§ **Job**: Note each line in the data below that holds "статусу", and copy it.

____ Provided records

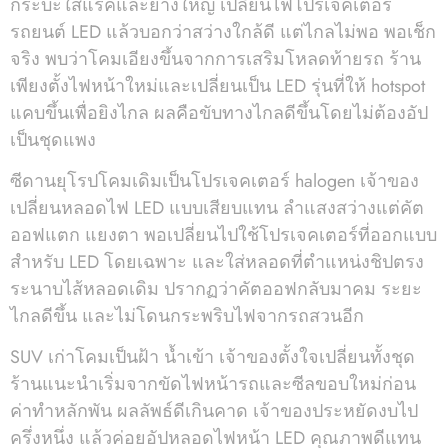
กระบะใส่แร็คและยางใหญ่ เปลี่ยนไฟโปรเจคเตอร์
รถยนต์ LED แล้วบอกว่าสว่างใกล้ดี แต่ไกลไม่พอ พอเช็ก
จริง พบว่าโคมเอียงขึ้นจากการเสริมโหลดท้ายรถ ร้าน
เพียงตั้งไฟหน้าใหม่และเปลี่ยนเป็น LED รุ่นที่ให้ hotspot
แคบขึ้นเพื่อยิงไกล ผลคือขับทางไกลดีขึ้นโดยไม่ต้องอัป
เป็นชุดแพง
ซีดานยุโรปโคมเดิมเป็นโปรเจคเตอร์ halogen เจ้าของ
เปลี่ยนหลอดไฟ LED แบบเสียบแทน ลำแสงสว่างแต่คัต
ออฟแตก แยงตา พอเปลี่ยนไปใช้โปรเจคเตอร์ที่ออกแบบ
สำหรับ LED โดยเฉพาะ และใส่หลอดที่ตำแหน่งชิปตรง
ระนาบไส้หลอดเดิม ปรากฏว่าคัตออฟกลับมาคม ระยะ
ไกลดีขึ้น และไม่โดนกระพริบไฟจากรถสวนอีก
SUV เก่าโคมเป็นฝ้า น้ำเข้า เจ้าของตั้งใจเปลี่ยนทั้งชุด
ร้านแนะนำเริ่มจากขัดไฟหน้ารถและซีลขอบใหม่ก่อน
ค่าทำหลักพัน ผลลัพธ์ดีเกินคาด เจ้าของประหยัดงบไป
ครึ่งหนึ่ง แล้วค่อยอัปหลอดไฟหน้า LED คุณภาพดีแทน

________
____ Provided records

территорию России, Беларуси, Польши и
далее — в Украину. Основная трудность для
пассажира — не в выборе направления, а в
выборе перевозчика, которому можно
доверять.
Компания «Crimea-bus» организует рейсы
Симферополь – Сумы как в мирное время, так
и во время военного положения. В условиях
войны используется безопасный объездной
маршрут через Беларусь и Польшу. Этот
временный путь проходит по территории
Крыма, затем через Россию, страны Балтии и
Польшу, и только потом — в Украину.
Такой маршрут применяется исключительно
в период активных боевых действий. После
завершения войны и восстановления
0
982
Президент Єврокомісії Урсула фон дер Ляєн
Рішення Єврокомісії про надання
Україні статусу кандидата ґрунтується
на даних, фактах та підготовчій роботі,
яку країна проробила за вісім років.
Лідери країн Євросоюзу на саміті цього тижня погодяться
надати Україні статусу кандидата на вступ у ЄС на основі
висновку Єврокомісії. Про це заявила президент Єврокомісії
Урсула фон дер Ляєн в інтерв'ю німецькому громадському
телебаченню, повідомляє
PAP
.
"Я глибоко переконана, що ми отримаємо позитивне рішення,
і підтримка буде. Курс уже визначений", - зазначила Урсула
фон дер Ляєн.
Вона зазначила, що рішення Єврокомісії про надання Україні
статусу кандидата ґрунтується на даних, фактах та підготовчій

________

§ **Response to the task**:
Україні статусу кандидата ґрунтується
надати Україні статусу кандидата на вступ у ЄС на основі
статусу кандидата ґрунтується на даних, фактах та підготовчій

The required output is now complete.